Many dogs are anxious when it comes to riding in the car. Try desensitizing your canine companion by going on very short drives around your neighborhood on a regular basis, offering your dog treats and toys during the journey. While on your trip, be sure to take frequent stops to let Fido out for a bathroom break.

Check Your Destination

Always make sure your dog is welcome at your destination before leaving home—you don’t want to arrive at a hotel to find out that dogs aren’t allowed!

Ask your veterinarian Scottsdale, AZ for more safety tips.

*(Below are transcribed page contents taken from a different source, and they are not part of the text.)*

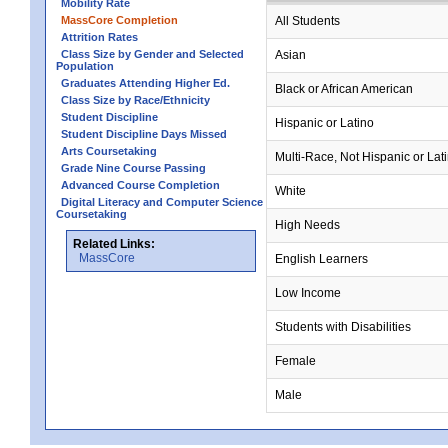
Mobility Rate
MassCore Completion
All Students
Attrition Rates
Class Size by Gender and Selected
Asian
Population
Graduates Attending Higher Ed.
Black or African American
Class Size by Race/Ethnicity
Student Discipline
Hispanic or Latino
Student Discipline Days Missed
Arts Coursetaking
Multi-Race, Not Hispanic or Lat
Grade Nine Course Passing
Advanced Course Completion
White
Digital Literacy and Computer Science
Coursetaking
High Needs
Related Links:
MassCore
English Learners
Low Income
Students with Disabilities
Female
Male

Three Great Benefits of Adopting Older Pets

Thinking about adopting a pet in the near future? Consider an older animal—puppies and kittens aren’t your only options! Below, your veterinarians Carmel, IN tells you about three of the wonderful benefits of older pets.

Reduced Energy Level

Older pets simply don’t have the energy of younger animals. If you don’t have the time or drive to look after a mischevious young pet constantly, an older pet is the perfect solution for you. They’ll most likely relax for the majority of the day!

Manners and Training

Older pets might already know commands and tricks, and they’re likely potty trained and know how to ride in a car. They may also be crate-trained. It’ll save you a lot of time and hassle if your newly adopted pet already has these essential manners.

Saving a Life

Of course, older pets need loving homes just as much as younger ones. By adopting a senior pet and including them in your family, you’re saving a life in need! That is something that you can feel good about for years to come.

Does your new pet need veterinary attention? Set up an appointment today at your animal hospital Carmel, IN. We’re here for you!

Walking Your Cat

Our canine friends are typically the ones who get walked. Did you know, though, that cats can also go for outdoor excursions? Here, your Glendale, AZ veterinarian offers a few tips for walking your cat.

Proper Equipment

Never use a collar or leash designed for use on a dog. Instead, you’ll need a specialized cat harness made for walking. Ask your veterinarian for a recommendation and head to your local pet supply store to purchase one.

Walking Safety

When you’re just starting to walk your cat, take it slow—pick a route that is quiet and calm so that your cat won’t be startled. It’s best to use a sidewalk rather than walking your feline friend on the road. Don’t let your pet come into contact with any other pets or wild animals.

Don’t Force the Issue

If your cat doesn’t seem to enjoy walking, don’t force it. It’s simply not worth the risk of permanently frightening your cat! Get your feline friend the exercise they need via scratching posts, play sessions, and cat tower structures.

If you would like more advice on walking your cat, or if your pet needs an appointment, call your animal hospital Glendale, AZ today.